Though COVID-19 metrics are improving in much of the Gem State, that is not the case in the Idaho Panhandle.

At a press conference on Tuesday, Department of Health and Welfare Director Dave Jeppesen said that the northernmost part of the state is still facing steep caseloads and test positivity rates.

“While the statewide numbers are too high but improving, the numbers are too high and not improving in North Idaho,” he said.

In some counties in the Panhandle Health District, the COVID-19 positivity rate is more than double the state average of 12%, he said. And the number of hospitalizations in the Panhandle district, which is about 14% of Idaho’s population, rose by 3% last week, Jeppesen said.

The North Idaho area became the first region of the state to enter crisis standards of care (Sept. 7), when hospitals there were seeing “a massive increase in patients with COVID-19 who require hospitalization,” according to a Health and Welfare news release.

The rest of the state followed on Sept. 16, with hospitalizations surging statewide, especially in the Treasure Valley.

The two health districts where crisis standards were first declared — Panhandle and North Central — have the lowest vaccination rates in the state, according to Health and Welfare. Those districts are made up of 10 counties: Idaho, Lewis, Nez Perce, Latah, Clearwater, Shoshone, Benewah, Bonner, Boundary and Kootenai (home to Coeur d’Alene).

Only 48% of eligible residents in the Panhandle district are fully vaccinated and only 49% in North Central. Idaho’s statewide vaccination rate is 54.7%, one of the worst in the U.S. The national rate for eligible residents is 67.2%.

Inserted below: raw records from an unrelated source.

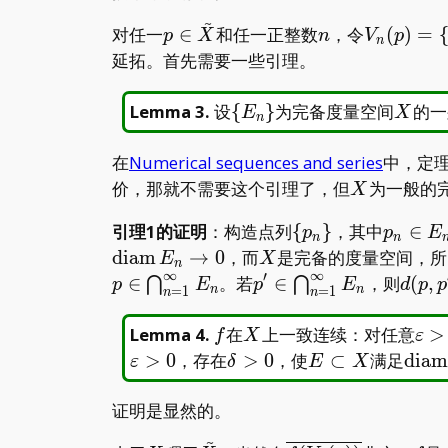
~
p\in\tilde
n
V_n(p)=
对任一
∈
和任一正整数
，令
(
)
=
p
X
n
V
p
n
X
{q\in
延拓。首先需要一些引理。
X\mid
d(p,q)
\
X
Lemma 3
.
设
{
}
为完备度量空间
的一
E
X
n
<1/n\}
{E_n\}
在
Numerical sequences and series
中，定理
X
价，那就不需要这个引理了，但
为一般的
X
\
p_n\in
引理1的证明
：构造点列
{
}
，其中
∈
p
p
E
n
n
{p_n\}
E_n
X
d
i
a
m
→
0
，而
是完备的度量空间，所
E
X
n
∞
∞
′
p^\prime
d(p,p
∈
。若
∈
，则
(
,
⋂
⋂
p
E
p
E
d
p
p
n
n
=
1
=
1
n
n
\in\bigcap_{n=1}^\in
d(p,p
E_n
2\op
f
X
\va
Lemma 4
.
在
上一致连续：对任意
>
f
X
ε
\delta>0
E\subset
\ope
>
0
，存在
>
0
，使
⊂
满足
d
i
a
ε
δ
E
X
X
证明是显然的。
~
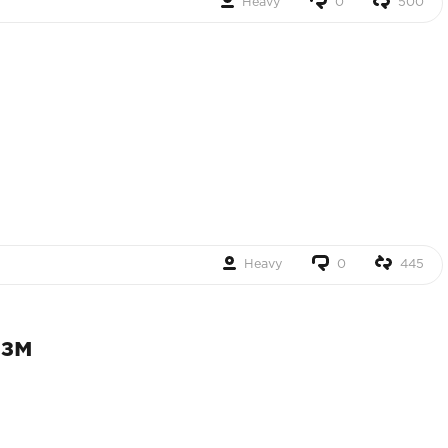
Heavy
0
500
Heavy
0
445
изм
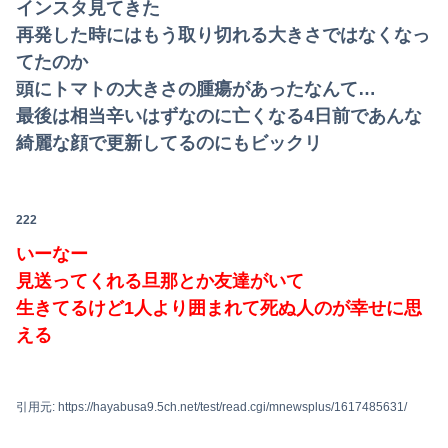
インスタ見てきた
再発した時にはもう取り切れる大きさではなくなっ
てたのか
頭にトマトの大きさの腫瘍があったなんて…
最後は相当辛いはずなのに亡くなる4日前であんな
綺麗な顔で更新してるのにもビックリ
222
いーなー
見送ってくれる旦那とか友達がいて
生きてるけど1人より囲まれて死ぬ人のが幸せに思
える
引用元: https://hayabusa9.5ch.net/test/read.cgi/mnewsplus/1617485631/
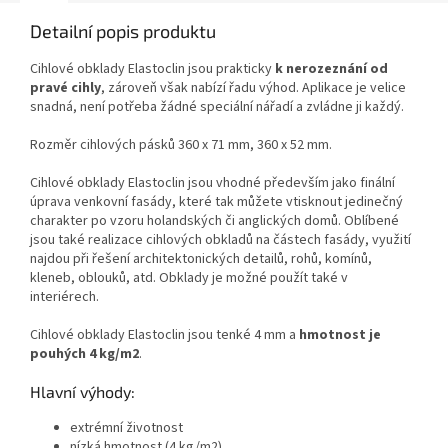
Detailní popis produktu
Cihlové obklady Elastoclin jsou prakticky
k nerozeznání od
pravé cihly
, zároveň však nabízí řadu výhod. Aplikace je velice
snadná, není potřeba žádné speciální nářadí a zvládne ji každý.
Rozměr cihlových pásků 360 x 71 mm, 360 x 52 mm.
Cihlové obklady Elastoclin jsou vhodné především jako finální
úprava venkovní fasády, které tak můžete vtisknout jedinečný
charakter po vzoru holandských či anglických domů. Oblíbené
jsou také realizace cihlových obkladů na částech fasády, využití
najdou při řešení architektonických detailů, rohů, komínů,
kleneb, oblouků, atd. Obklady je možné použít také v
interiérech.
Cihlové obklady Elastoclin jsou tenké 4 mm a
hmotnost je
pouhých 4 kg/m2
.
Hlavní výhody:
extrémní životnost
nízká hmotnost (4 kg/m2)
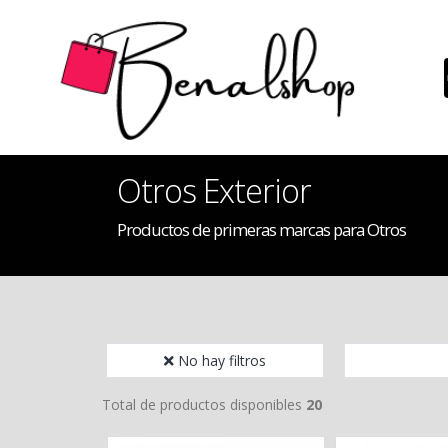
Otros Exterior
Productos de primeras marcas para Otros
No hay filtros
Total de productos disponibles
20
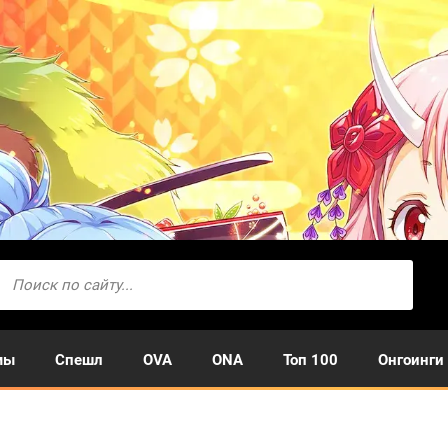
мы
Спешл
OVA
ONA
Топ 100
Онгоинги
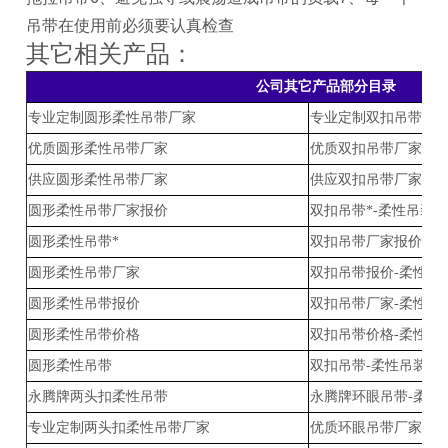
吊带在使用前必须要认真检查
其它相关产品：
公司其它产品部分目录
专业定制圆形柔性吊带厂家
专业定制双扣吊带厂家
优质圆形柔性吊带厂家
优质双扣吊带厂家-柔
供应圆形柔性吊带厂家
供应双扣吊带厂家-柔
圆形柔性吊带厂家报价
双扣吊带*-柔性吊装
圆形柔性吊带*
双扣吊带厂家报价-柔
圆形柔性吊带厂家
双扣吊带报价-柔性吊
圆形柔性吊带报价
双扣吊带厂家-柔性吊
圆形柔性吊带价格
双扣吊带价格-柔性吊
圆形柔性吊带
双扣吊带-柔性吊装带
永腾牌两头扣柔性吊带
永腾牌环眼吊带-柔性
专业定制两头扣柔性吊带厂家
优质环眼吊带厂家-柔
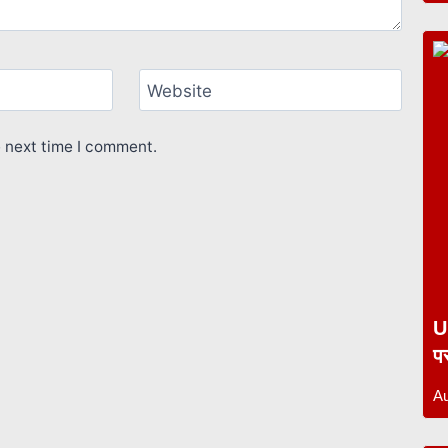
Website
e next time I comment.
U
प
Au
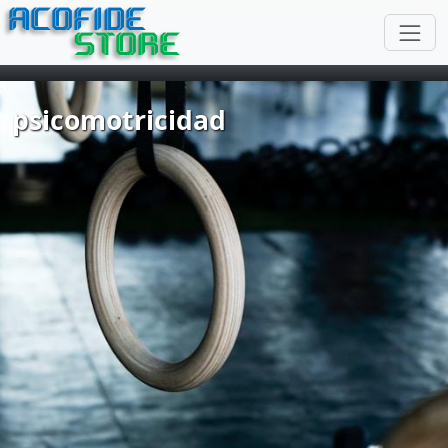
ACOFIDE
STORE
psicomotricidad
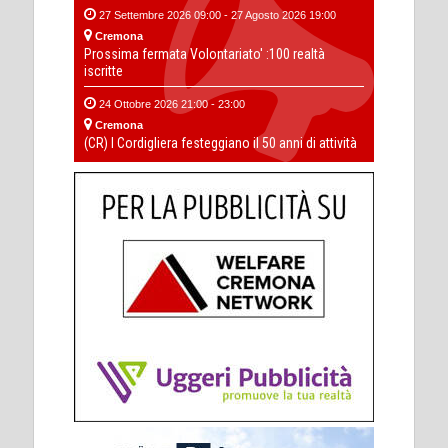
27 Settembre 2026 09:00 - 27 Agosto 2026 19:00
Cremona
Prossima fermata Volontariato' :100 realtà
iscritte
24 Ottobre 2026 21:00 - 23:00
Cremona
(CR) I Cordigliera festeggiano il 50 anni di attività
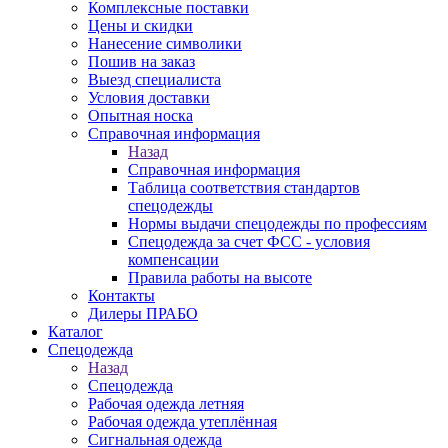
Комплексные поставки
Цены и скидки
Нанесение символики
Пошив на заказ
Выезд специалиста
Условия доставки
Опытная носка
Справочная информация
Назад
Справочная информация
Таблица соответствия стандартов
спецодежды
Нормы выдачи спецодежды по профессиям
Спецодежда за счет ФСС - условия
компенсации
Правила работы на высоте
Контакты
Дилеры ПРАБО
Каталог
Спецодежда
Назад
Спецодежда
Рабочая одежда летняя
Рабочая одежда утеплённая
Сигнальная одежда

Elsewhere in Idaho, the state continues to see COVID-19 hospitalization rates that are well above the numbers seen during the surge last year. On Tuesday, health officials reported 1,345 new cases and 45 deaths.

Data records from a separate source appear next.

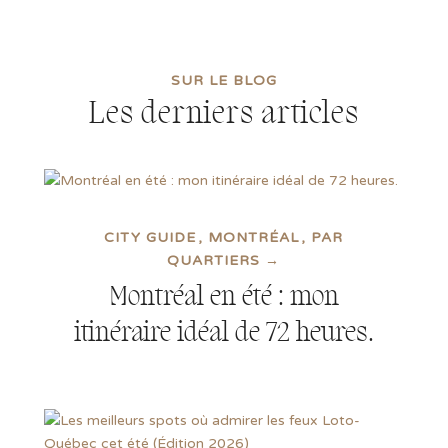
SUR LE BLOG
Les derniers articles
CITY GUIDE
MONTRÉAL
PAR
QUARTIERS →
Montréal en été : mon
itinéraire idéal de 72 heures.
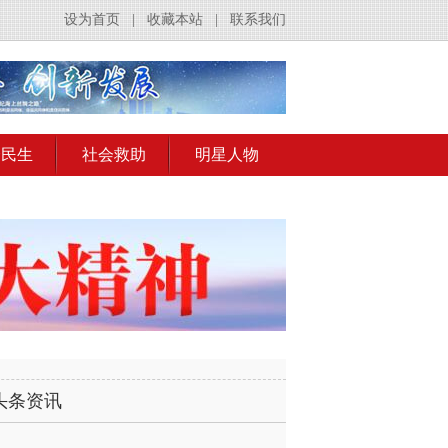
设为首页
|
收藏本站
|
联系我们
会民生
社会救助
明星人物
头条资讯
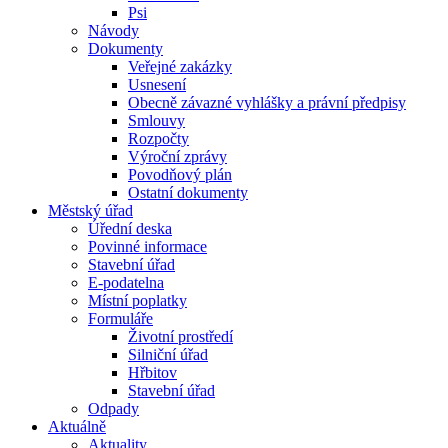
Psi
Návody
Dokumenty
Veřejné zakázky
Usnesení
Obecně závazné vyhlášky a právní předpisy
Smlouvy
Rozpočty
Výroční zprávy
Povodňový plán
Ostatní dokumenty
Městský úřad
Úřední deska
Povinné informace
Stavební úřad
E-podatelna
Místní poplatky
Formuláře
Životní prostředí
Silniční úřad
Hřbitov
Stavební úřad
Odpady
Aktuálně
Aktuality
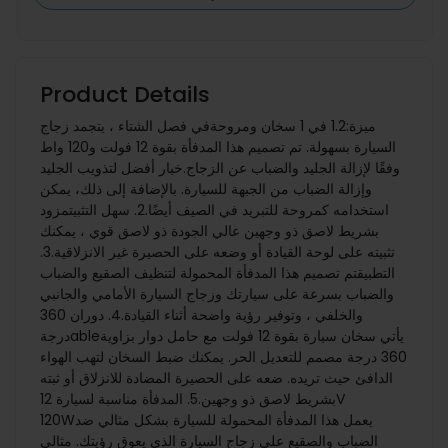
Product Details
ميزة:1.2 في 1 سخان ومروحةفي فصل الشتاء ، يتجمد زجاج
السيارة بسهولة. تم تصميم هذا المدفأة بقوة 12 فولت و120 واط
وفقًا لإزالة الجليد والضباب عن الزجاج.خيار أفضل لتذويب الجليد
وإزالة الضباب من الجبهة للسيارة. بالإضافة إلى ذلك، يمكن
استخدامه كمروحة للتبريد في الصيف أيضًا.2. سهل التثبيتمزود
بشريط لاصق ذو وجهين عالي الجودة ذو لاصق قوي ، يمكنك
تثبيته على لوحة القيادة أو وضعه على الحصيرة غير الانزلاقية.3.
التطبيقتم تصميم هذا المدفأة المحمولة لتنظيف الصقيع والضباب
والضباب بسرعة على سيارتك وزجاج السيارة الأمامي والجانبي
والخلفي ، وتوفير رؤية واضحة أثناء القيادة.4. دوران 360
درجةableيأتي سخان سيارة بقوة 12 فولت مع حامل دوار بزاوية
360 درجة مصمم للتعديل الحر. يمكنك ضبط السخان لتهب الهواء
الدافئ حيث تريده. ضعه على الحصيرة المضادة للانزلاق أو ثبته
بشريط لاصق ذو وجهين.5. المدفأة مناسبة لسيارة 12V
120Wيعمل هذا المدفأة المحمولة للسيارة بشكل مثالي ضد
الضباب والصقيع على زجاج السيارة الذي يعوق رؤيتك. مثالي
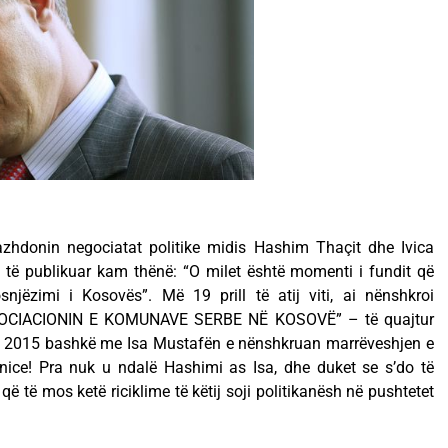
zhdonin negociatat politike midis Hashim Thaçit dhe Ivica
ë të publikuar kam thënë: “O milet është momenti i fundit që
jëzimi i Kosovës”. Më 19 prill të atij viti, ai nënshkroi
ASOCIACIONIN E KOMUNAVE SERBE NË KOSOVË” – të quajtur
 2015 bashkë me Isa Mustafën e nënshkruan marrëveshjen e
dnice! Pra nuk u ndalë Hashimi as Isa, dhe duket se s’do të
 të mos ketë riciklime të këtij soji politikanësh në pushtetet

“While we continue to see encouraging trends statewide, the number of cases, hospitalizations, ICU stays and deaths remain too high,” Jeppesen said.

Idaho has seen five straight weeks of declining positivity rate, but at 12%, it’s still way above the target of 5% that shows control over the virus spread.

Jeppesen said the state will remain in crisis standards until the surge of patients no longer exceeds available health care resources. He said the state is closely following a few indicators: when nontransitional spaces are no longer used to care for patients; when patients who must be admitted are no longer being boarded in the ER; and when small hospitals can transfer critical-care patients to large hospitals.

As of Oct. 21, there were 573 patients with suspected or confirmed COVID-19 in Idaho hospitals and 160 patients in ICUs. There were 11 pediatric COVID-19 patients hospitalized.

Those numbers are down from the peak numbers of hospitalizations seen on Sept. 24, when there were 793 COVID-19 patients and 213 in intensive care.

Since the start of the pandemic, there have been 12,518 hospitalizations, 2,094 intensive care patients and 12,407 health care workers infected, according to state data.

There have been 287,677 cases and 3,473 deaths.